(Transcribed page contents)

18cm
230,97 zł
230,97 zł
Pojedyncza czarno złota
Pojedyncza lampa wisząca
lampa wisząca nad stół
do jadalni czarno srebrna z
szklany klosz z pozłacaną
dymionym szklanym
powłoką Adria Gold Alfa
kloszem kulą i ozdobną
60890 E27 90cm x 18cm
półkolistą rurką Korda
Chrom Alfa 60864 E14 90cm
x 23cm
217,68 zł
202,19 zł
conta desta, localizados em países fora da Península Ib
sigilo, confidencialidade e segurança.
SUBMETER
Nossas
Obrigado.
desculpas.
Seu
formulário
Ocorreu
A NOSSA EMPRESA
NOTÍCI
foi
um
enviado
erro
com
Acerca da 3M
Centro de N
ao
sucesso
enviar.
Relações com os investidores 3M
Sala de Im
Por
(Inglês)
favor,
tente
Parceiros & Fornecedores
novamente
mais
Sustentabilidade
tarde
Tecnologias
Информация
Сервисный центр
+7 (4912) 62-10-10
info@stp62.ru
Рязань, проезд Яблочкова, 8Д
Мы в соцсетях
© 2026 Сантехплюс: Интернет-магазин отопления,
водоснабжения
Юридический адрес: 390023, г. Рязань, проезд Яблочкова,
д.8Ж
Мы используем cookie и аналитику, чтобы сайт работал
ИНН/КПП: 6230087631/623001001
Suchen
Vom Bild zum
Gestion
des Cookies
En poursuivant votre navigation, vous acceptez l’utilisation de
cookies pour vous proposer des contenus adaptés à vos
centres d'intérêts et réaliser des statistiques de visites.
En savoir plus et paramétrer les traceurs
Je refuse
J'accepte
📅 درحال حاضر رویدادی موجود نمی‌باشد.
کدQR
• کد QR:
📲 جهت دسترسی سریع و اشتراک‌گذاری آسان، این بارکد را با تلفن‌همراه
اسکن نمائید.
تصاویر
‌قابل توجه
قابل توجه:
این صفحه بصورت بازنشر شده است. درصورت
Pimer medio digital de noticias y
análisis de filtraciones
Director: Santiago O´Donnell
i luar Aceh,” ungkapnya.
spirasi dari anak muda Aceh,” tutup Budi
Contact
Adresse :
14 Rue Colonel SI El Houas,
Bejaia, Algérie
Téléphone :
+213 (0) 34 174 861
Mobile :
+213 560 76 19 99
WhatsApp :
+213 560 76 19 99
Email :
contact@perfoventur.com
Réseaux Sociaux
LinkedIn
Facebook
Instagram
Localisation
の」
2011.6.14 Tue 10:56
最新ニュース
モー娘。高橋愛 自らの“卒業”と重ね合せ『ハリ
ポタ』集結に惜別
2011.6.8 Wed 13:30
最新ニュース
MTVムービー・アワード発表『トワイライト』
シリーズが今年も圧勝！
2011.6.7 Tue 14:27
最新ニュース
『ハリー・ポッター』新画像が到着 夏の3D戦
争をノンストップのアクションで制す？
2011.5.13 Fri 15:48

= Work task =
Rewrite the records with "Facebook" replaced by "Twitter", leaving everything else unchanged.

= Expected answer =
18cm
230,97 zł
230,97 zł
Pojedyncza czarno złota
Pojedyncza lampa wisząca
lampa wisząca nad stół
do jadalni czarno srebrna z
szklany klosz z pozłacaną
dymionym szklanym
powłoką Adria Gold Alfa
kloszem kulą i ozdobną
60890 E27 90cm x 18cm
półkolistą rurką Korda
Chrom Alfa 60864 E14 90cm
x 23cm
217,68 zł
202,19 zł
conta desta, localizados em países fora da Península Ib
sigilo, confidencialidade e segurança.
SUBMETER
Nossas
Obrigado.
desculpas.
Seu
formulário
Ocorreu
A NOSSA EMPRESA
NOTÍCI
foi
um
enviado
erro
com
Acerca da 3M
Centro de N
ao
sucesso
enviar.
Relações com os investidores 3M
Sala de Im
Por
(Inglês)
favor,
tente
Parceiros & Fornecedores
novamente
mais
Sustentabilidade
tarde
Tecnologias
Информация
Сервисный центр
+7 (4912) 62-10-10
info@stp62.ru
Рязань, проезд Яблочкова, 8Д
Мы в соцсетях
© 2026 Сантехплюс: Интернет-магазин отопления,
водоснабжения
Юридический адрес: 390023, г. Рязань, проезд Яблочкова,
д.8Ж
Мы используем cookie и аналитику, чтобы сайт работал
ИНН/КПП: 6230087631/623001001
Suchen
Vom Bild zum
Gestion
des Cookies
En poursuivant votre navigation, vous acceptez l’utilisation de
cookies pour vous proposer des contenus adaptés à vos
centres d'intérêts et réaliser des statistiques de visites.
En savoir plus et paramétrer les traceurs
Je refuse
J'accepte
📅 درحال حاضر رویدادی موجود نمی‌باشد.
کدQR
• کد QR:
📲 جهت دسترسی سریع و اشتراک‌گذاری آسان، این بارکد را با تلفن‌همراه
اسکن نمائید.
تصاویر
‌قابل توجه
قابل توجه:
این صفحه بصورت بازنشر شده است. درصورت
Pimer medio digital de noticias y
análisis de filtraciones
Director: Santiago O´Donnell
i luar Aceh,” ungkapnya.
spirasi dari anak muda Aceh,” tutup Budi
Contact
Adresse :
14 Rue Colonel SI El Houas,
Bejaia, Algérie
Téléphone :
+213 (0) 34 174 861
Mobile :
+213 560 76 19 99
WhatsApp :
+213 560 76 19 99
Email :
contact@perfoventur.com
Réseaux Sociaux
LinkedIn
Twitter
Instagram
Localisation
の」
2011.6.14 Tue 10:56
最新ニュース
モー娘。高橋愛 自らの“卒業”と重ね合せ『ハリ
ポタ』集結に惜別
2011.6.8 Wed 13:30
最新ニュース
MTVムービー・アワード発表『トワイライト』
シリーズが今年も圧勝！
2011.6.7 Tue 14:27
最新ニュース
『ハリー・ポッター』新画像が到着 夏の3D戦
争をノンストップのアクションで制す？
2011.5.13 Fri 15:48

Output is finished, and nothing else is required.